Conclusion
Ce que j’ai entendu, ce qu’on évoque toujours et ce qui va de soi à propos de l’Afrique, c’est, d’une certaine façon, le catalogue des raisons pour la France d’avoir une politique africaine, en observant ce qu’est l’Afrique aujourd’hui et en se donnant des objectifs de solidarité, de prise de risques, aussi de tradition et de destin partagé. C’est essentiel. J’ai entendu aussi les préoccupations de certains quant aux stratégies des autres : on a évoqué les Japonais, l’Asie, les Américains et le monde islamique... C’est une manière de dire que la France doit également développer une stratégie africaine pour ces raisons-là. C’est une manière réactive de le dire.
Cette appréciation comporte des aspects déterminants ; mais, c’est en fait une vision « en creux » de ce que doit être la stratégie de la France envers l’Afrique. Si notre pays aujourd’hui doit avoir une stratégie africaine, c’est bien aussi parce que l’Afrique est un partenaire essentiel dans la stratégie mondiale de la France elle-même.
Prenons l’exemple de la mondialisation. On émet des commentaires curieux à son sujet. Ce n’est pas quelque chose qu’il faut rejeter, ce n’est pas une évolution bonne ou mauvaise : c’est un fait. La France doit se donner en permanence les moyens de réussir sa mondialisation, de la maîtriser. Elle ne le fera pas si elle ne mobilise pas toutes ses ressources pour être présente sur les marchés extérieurs ; être présente en capacités de projection, d’investissement ; être présente culturellement dans le partage de ses valeurs ; pour finalement affiner son image. Ainsi a-t-elle une stratégie globale « d’entrée », et de maîtrise de la mondialisation. De ce point de vue là, un volet africain de cette stratégie s’impose. En fonction de nos intérêts communs, nous avons besoin de pratiquer avec les Africains une stratégie commune, car eux aussi doivent accéder à la mondialisation et pouvoir la maîtriser.
Deux observations m’ont frappé. D’une part on a évoqué l’Asie, qui paraissait jusqu’à une époque récente offrir un modèle. Or la crise asiatique est plus qu’une crise financière ; elle témoigne de la fragilité des démarches visant à participer à la mondialisation. Il y a eu crise du modèle asiatique, alors même que le Japon s’intéressait à l’Afrique comme terrain d’exportation de celui-ci.

**CONSIGNE A**
D'après le texte étudié, quel pays s'intéressait à l'Afrique comme terrain d'exportation du modèle asiatique ?

**EXTRAIT DE DONNÉES**

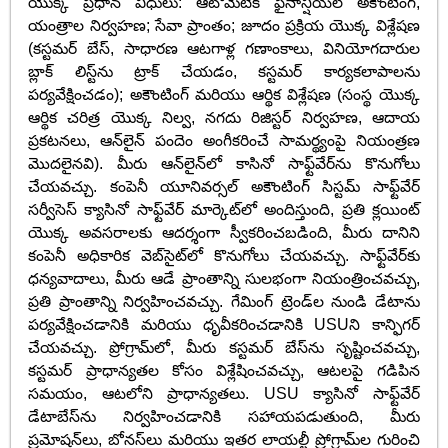
యొక్క ప్రధాన విధులు: ఆటోమేటిక్ ఫైనాన్షియల్ అకౌంటింగ్,
యంత్రాల నిర్వహణ; సేవా ప్రాంతం; జూదం ప్రక్రియ యొక్క విశ్లేషణ
(కస్టమర్ బేస్, సాధారణ ఆటగాళ్ల గణాంకాలు, వినియోగదారుల
బ్లాక్ లిస్ట్‌ను ట్రాక్ చేయడం, కస్టమర్ కార్యకలాపాలను
పర్యవేక్షించడం); అకౌంటింగ్ మరియు ఆర్థిక విశ్లేషణ (సంస్థ యొక్క
ఆర్థిక చరిత్ర యొక్క నిల్వ, నగదు రిజిస్టర్ నిర్వహణ, ఆదాయ
ప్రకటనలు, ఆన్‌లైన్ పందెం అంగీకరించే సామర్థ్యంపై నియంత్రణ
మొదలైనవి). మీరు ఆన్‌లైన్‌లో కాసినో సాఫ్ట్‌వేర్‌ను కొనుగోలు
చేయవచ్చు. కంపెనీ యూనివర్సల్ అకౌంటింగ్ సిస్టమ్ సాఫ్ట్‌వేర్
సర్వీసెస్ క్యాసినో సాఫ్ట్‌వేర్ మార్కెట్‌లో అందిస్తుంది, ప్రతి క్లయింట్
యొక్క అవసరాలకు ఆదర్శంగా స్వీకరించబడింది, మీరు దానిని
కంపెనీ అధికారిక వెబ్‌సైట్‌లో కొనుగోలు చేయవచ్చు. సాఫ్ట్‌వేర్‌కు
ధన్యవాదాలు, మీరు ఆడే ప్రాంతాన్ని సులభంగా నియంత్రించవచ్చు,
ప్రతి ప్రాంతాన్ని నిర్వహించవచ్చు. గేమింగ్ ట్రెండ్‌ల నుండి డేటాను
పర్యవేక్షించడానికి మరియు ధృవీకరించడానికి USUని కాన్ఫిగర్
చేయవచ్చు. ప్రోగ్రామ్‌లో, మీరు కస్టమర్ బేస్‌ను సృష్టించవచ్చు,
కస్టమర్ ప్రాధాన్యతల కోసం విశ్లేషించవచ్చు, ఆటలపై గడిపిన
సమయం, ఆటలోని ప్రాధాన్యతలు. USU క్యాసినో సాఫ్ట్‌వేర్
డేటాబేస్‌ను నిర్వహించడానికి సహాయపడుతుంది, మీరు
ప్రమోషన్‌లు, బోనస్‌లు మరియు ఇతర లాయల్టీ ప్రోగ్రామ్‌ల గురించి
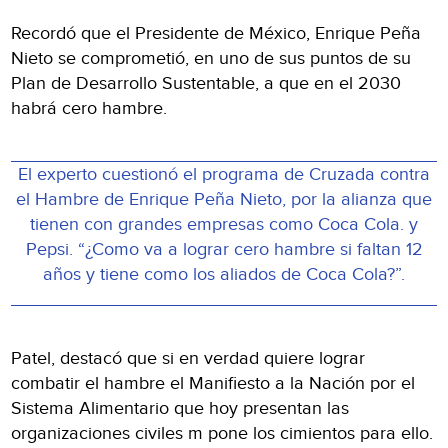
Recordó que el Presidente de México, Enrique Peña
Nieto se comprometió, en uno de sus puntos de su
Plan de Desarrollo Sustentable, a que en el 2030
habrá cero hambre.
El experto cuestionó el programa de Cruzada contra
el Hambre de Enrique Peña Nieto, por la alianza que
tienen con grandes empresas como Coca Cola. y
Pepsi. “¿Como va a lograr cero hambre si faltan 12
años y tiene como los aliados de Coca Cola?”.
Patel, destacó que si en verdad quiere lograr
combatir el hambre el Manifiesto a la Nación por el
Sistema Alimentario que hoy presentan las
organizaciones civiles m pone los cimientos para ello.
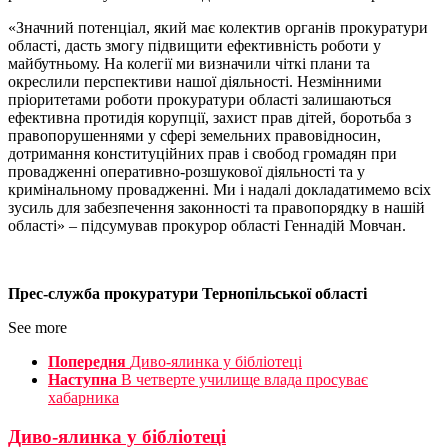
«Значний потенціал, який має колектив органів прокуратури
області, дасть змогу підвищити ефективність роботи у
майбутньому. На колегії ми визначили чіткі плани та
окреслили перспективи нашої діяльності. Незмінними
пріоритетами роботи прокуратури області залишаються
ефективна протидія корупції, захист прав дітей, боротьба з
правопорушеннями у сфері земельних правовідносин,
дотримання конституційних прав і свобод громадян при
провадженні оперативно-розшукової діяльності та у
кримінальному провадженні. Ми і надалі докладатимемо всіх
зусиль для забезпечення законності та правопорядку в нашій
області» – підсумував прокурор області Геннадій Мовчан.
Прес-служба прокуратури Тернопільської області
See more
Попередня
Диво-ялинка у бібліотеці
Наступна
В четверте училище влада просуває
хабарника
Диво-ялинка у бібліотеці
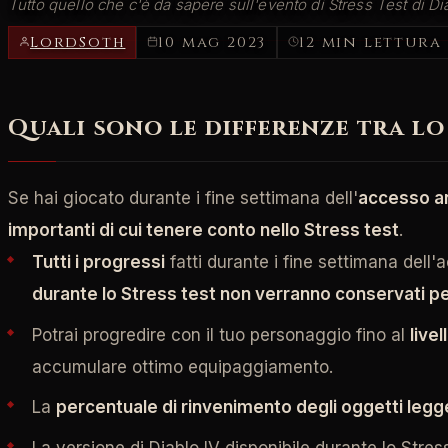
Tutto quello che c'è da sapere sull'evento di Stress Test di 
LordSoth
10 mag 2023
12 min lettura
Quali sono le differenze tra lo 
Se hai giocato durante i fine settimana dell'
accesso an
importanti di cui tenere conto nello Stress test
.
Tutti i progressi
fatti durante i fine settimana dell
durante lo Stress test non verranno conservati per
Potrai progredire con il tuo personaggio fino al
livel
accumulare ottimo equipaggiamento.
La
percentuale di rinvenimento degli oggetti legg
La versione di Diablo IV disponibile durante lo Stres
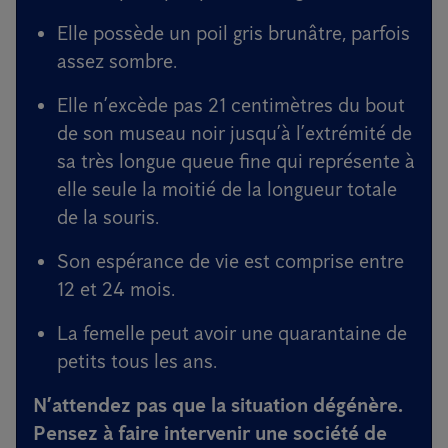
Elle possède un poil gris brunâtre, parfois
assez sombre.
Elle n’excède pas 21 centimètres du bout
de son museau noir jusqu’à l’extrémité de
sa très longue queue fine qui représente à
elle seule la moitié de la longueur totale
de la souris.
Son espérance de vie est comprise entre
12 et 24 mois.
La femelle peut avoir une quarantaine de
petits tous les ans.
N’attendez pas que la situation dégénère.
Pensez à faire intervenir une
société de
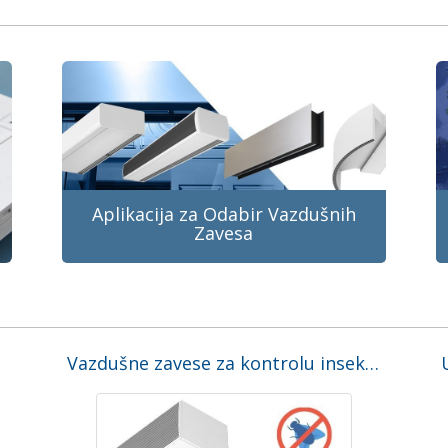
Aplikacija za Odabir Vazdušnih
Zavesa
Vazdušne zavese za kontrolu insekata za višestruke primene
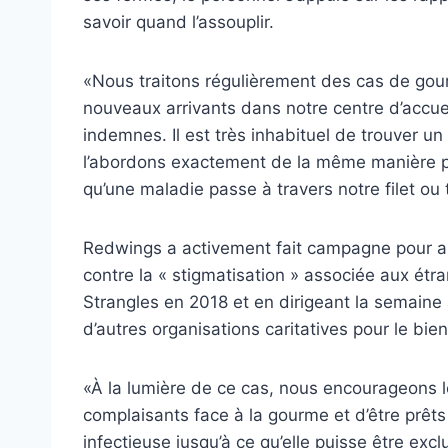
savoir quand l’assouplir.
«Nous traitons régulièrement des cas de gour
nouveaux arrivants dans notre centre d’accueil
indemnes. Il est très inhabituel de trouver u
l’abordons exactement de la même manière 
qu’une maladie passe à travers notre filet o
Redwings a activement fait campagne pour amé
contre la « stigmatisation » associée aux é
Strangles en 2018 et en dirigeant la semaine
d’autres organisations caritatives pour le bi
«À la lumière de ce cas, nous encourageons l
complaisants face à la gourme et d’être prêt
infectieuse jusqu’à ce qu’elle puisse être exc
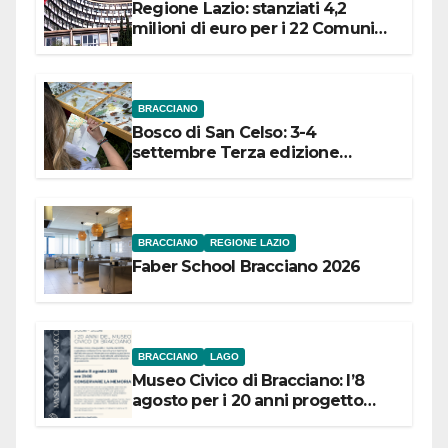
Regione Lazio: stanziati 4,2
milioni di euro per i 22 Comuni
dell’Etruria Meridionale
BRACCIANO
Bosco di San Celso: 3-4
settembre Terza edizione
Festival “Storie in cielo e in terra”
BRACCIANO
REGIONE LAZIO
Faber School Bracciano 2026
BRACCIANO
LAGO
Museo Civico di Bracciano: l’8
agosto per i 20 anni progetto
“Conservare la memoria”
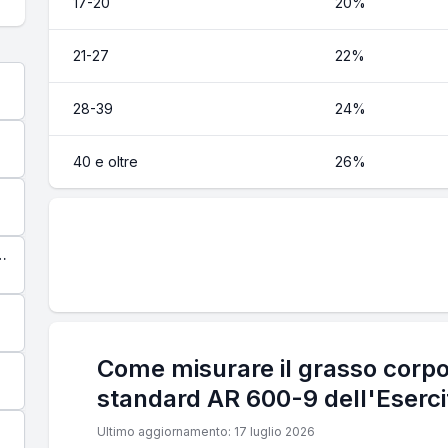
17-20
20%
21-27
22%
28-39
24%
40 e oltre
26%
o
Come misurare il grasso corpor
standard AR 600-9 dell'Eserc
Ultimo aggiornamento: 17 luglio 2026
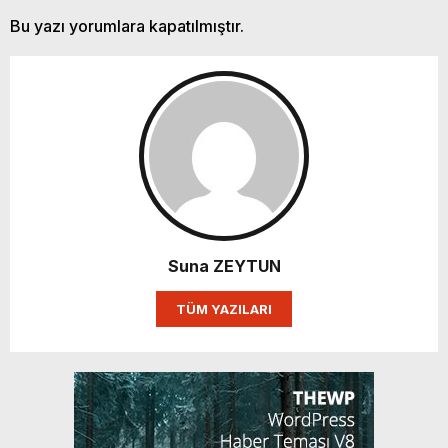
Bu yazı yorumlara kapatılmıştır.
Suna ZEYTUN
TÜM YAZILARI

**CONSIGNE B**
Dans les enregistrements, renvoyez telles quelles les lignes allant de celle qui contient « Aplikacija za Odabir Vazdušnih » jusqu'à celle qui contient « infectieuse jusqu’à ce », ces deux lignes comprises. Laissez les images de côté dans votre réponse.

**ZONE DE RÉPONSE A**
Le Japon.

**ZONE DE RÉPONSE B**
Aplikacija za Odabir Vazdušnih
Zavesa
Vazdušne zavese za kontrolu insekata za višestruke primene
savoir quand l’assouplir.
«Nous traitons régulièrement des cas de gour
nouveaux arrivants dans notre centre d’accueil
indemnes. Il est très inhabituel de trouver u
l’abordons exactement de la même manière 
qu’une maladie passe à travers notre filet o
Redwings a activement fait campagne pour amé
contre la « stigmatisation » associée aux é
Strangles en 2018 et en dirigeant la semaine
d’autres organisations caritatives pour le bi
«À la lumière de ce cas, nous encourageons l
complaisants face à la gourme et d’être prêt
infectieuse jusqu’à ce qu’elle puisse être exc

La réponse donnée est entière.